Clinical Practice Guidelines Antenatal care - Module I

9.1 Background

Page last updated: 02 April 2013

In recent years an increasing number of non-invasive biochemical screening tests and ultrasound techniques have been developed that can significantly increase the identification of pregnancies at risk of chromosomal abnormalities such as trisomy 21 (Down syndrome), trisomy 18 (Edwards syndrome) and trisomy 13 (Patau syndrome)(see Glossary). These conditions may result in the death of the fetus or baby, some are associated with long-term serious morbidity and some require neonatal investigation or treatment. A positive screening test leads to the offer of a diagnostic test (chorionic villous sampling, amniocentesis, or ultrasound). If an anomaly is diagnosed, the woman and her partner may, after counselling, choose to continue with or terminate her pregnancy.

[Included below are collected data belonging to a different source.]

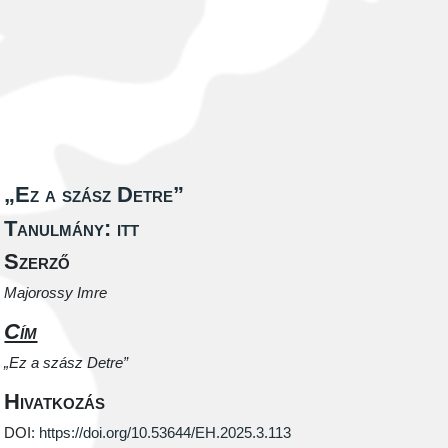
„Ez a szász Detre”
Tanulmány: itt
Szerző
Majorossy Imre
Cím
„Ez a szász Detre”
Hivatkozás
DOI:
https://doi.org/10.53644/EH.2025.3.113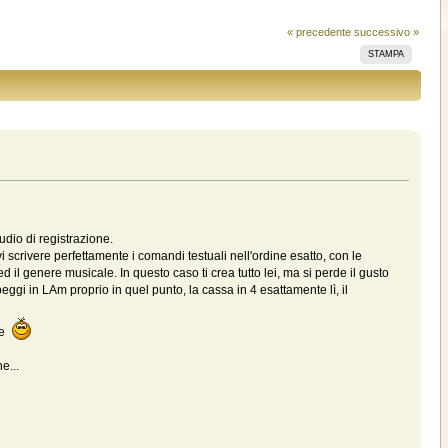
« precedente
successivo »
STAMPA
udio di registrazione.
 scrivere perfettamente i comandi testuali nell'ordine esatto, con le
d il genere musicale. In questo caso ti crea tutto lei, ma si perde il gusto
rpeggi in LAm proprio in quel punto, la cassa in 4 esattamente lì, il
one
e...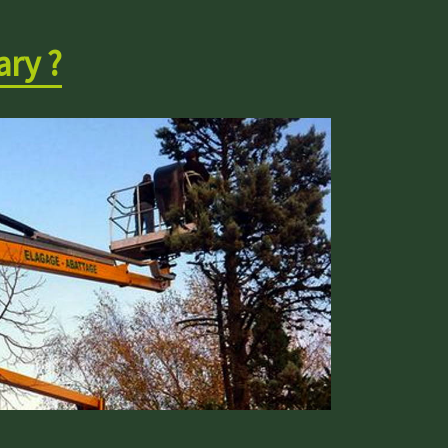
ary ?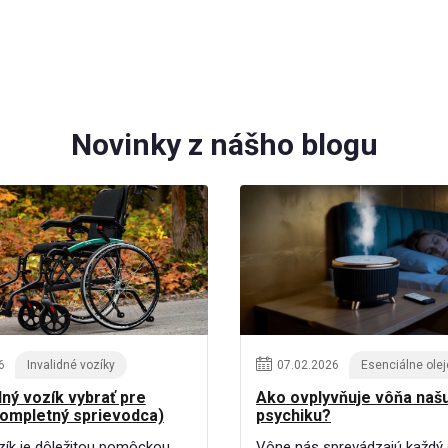
Novinky z nášho blogu
6
Invalidné vozíky
07
.
02
.
2026
Esenciálne olej
dný vozík vybrať pre
Ako ovplyvňuje vôňa naš
kompletný sprievodca)
psychiku?
ozík je dôležitou pomôckou
Vône nás sprevádzajú každý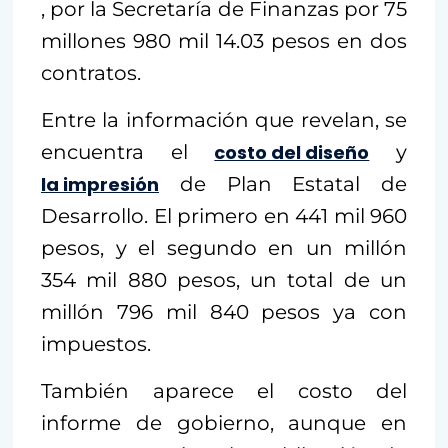
, por la Secretaría de Finanzas por 75
millones 980 mil 14.03 pesos en dos
contratos.
Entre la información que revelan, se
encuentra el
costo del diseño
y
la impresión
de Plan Estatal de
Desarrollo. El primero en 441 mil 960
pesos, y el segundo en un millón
354 mil 880 pesos, un total de un
millón 796 mil 840 pesos ya con
impuestos.
También aparece el costo del
informe de gobierno, aunque en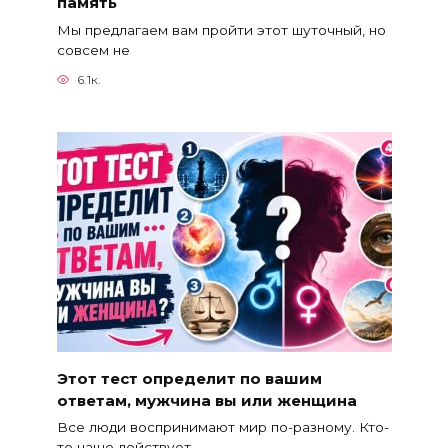
память
Мы предлагаем вам пройти этот шуточный, но
совсем не
6.1к.
Этот тест определит по вашим
ответам, мужчина вы или женщина
Все люди воспринимают мир по-разному. Кто-
то чаще действует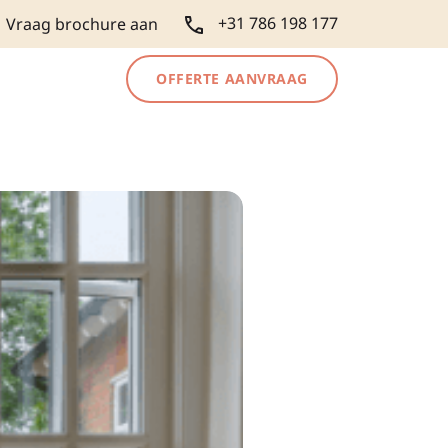
+31 786 198 177
Vraag brochure aan
OFFERTE AANVRAAG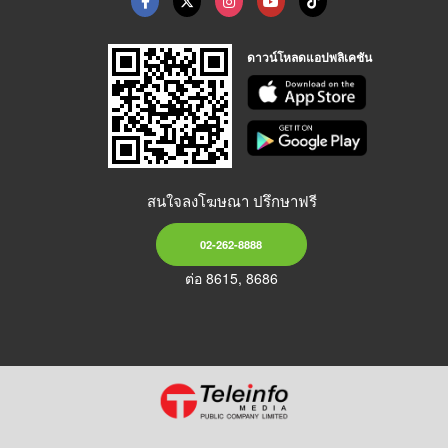
ดาวน์โหลดแอปพลิเคชัน
สนใจลงโฆษณา ปรึกษาฟรี
02-262-8888
ต่อ 8615, 8686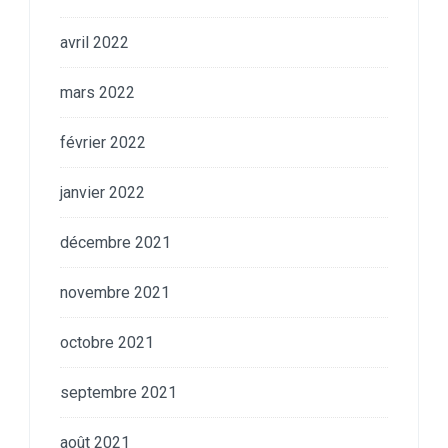
avril 2022
mars 2022
février 2022
janvier 2022
décembre 2021
novembre 2021
octobre 2021
septembre 2021
août 2021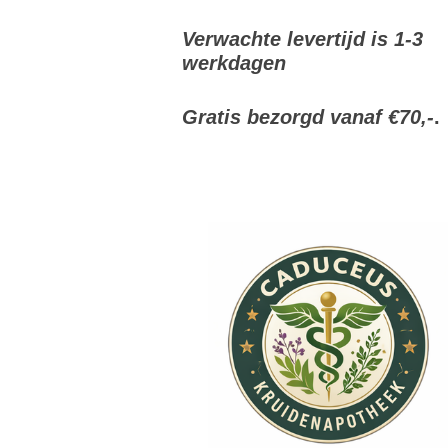
Verwachte levertijd is 1-3
werkdagen
Gratis bezorgd vanaf €70,-
.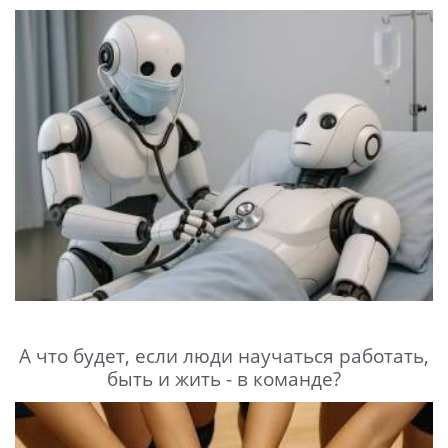
А что будет, если люди научаться работать,
быть и жить - в команде?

The suitability of any screening test depends on the gestation of pregnancy. Any screening test must include extensive pre- and post-test information and counselling, with consideration also being given to the woman’s preferences, availability of testing facilities, costs to the woman and, for ultrasound, operator expertise. All women should be made aware of the options for antenatal screening, with both verbal and written explanations being given which contain best current evidence.

Screening in the first trimester for trisomy 21 and trisomy 13/18 must be done between 11 weeks and 13 weeks 6 days pregnancy (when the fetus has a crown-rump length of 45–84mm). Tests to assess risk are:

  • maternal serum testing of pregnancy-associated placental protein-A (PAPP-A) and free beta-human chorionic gonadotrophin (-hCG); combined with
  • ultrasound measurement of fetal nuchal translucency thickness.
The results of these tests are combined with the background risks of maternal age and gestation of pregnancy, maternal weight, ethnic background and smoking status to provide a risk value.

Later in pregnancy (14 to 20 weeks), the triple test (maternal serum testing of α-fetoprotein [AFP], free hCG [or total hCG] and unconjugated estriol) or the quadruple test (which also includes inhibin A) is used to assess the risk of fetal chromosomal abnormality.

Chromosomal abnormalities in Australia

The National Perinatal Statistics Unit reported on congenital anomalies in Australia in 2002–03 (Abeywardana & Sullivan 2008). Trisomy 21 was the most commonly reported chromosomal condition at birth (11.1 per 10,000 births), but there was a high proportion (60%) of fetal deaths and terminations. When terminations were included, the estimated rate was 26.3 per 10,000 pregnancies. Trisomies 18 and 13 were associated with a large number of fetal deaths or terminations. All conditions were more common among women aged 40 years or older.

Analysis of the WA birth defects register between 1980 and 1996 (Leonard et al 2000) found the prevalence of Down syndrome to be similar among Aboriginal and Torres Strait Islander women and non-Indigenous women of the same age.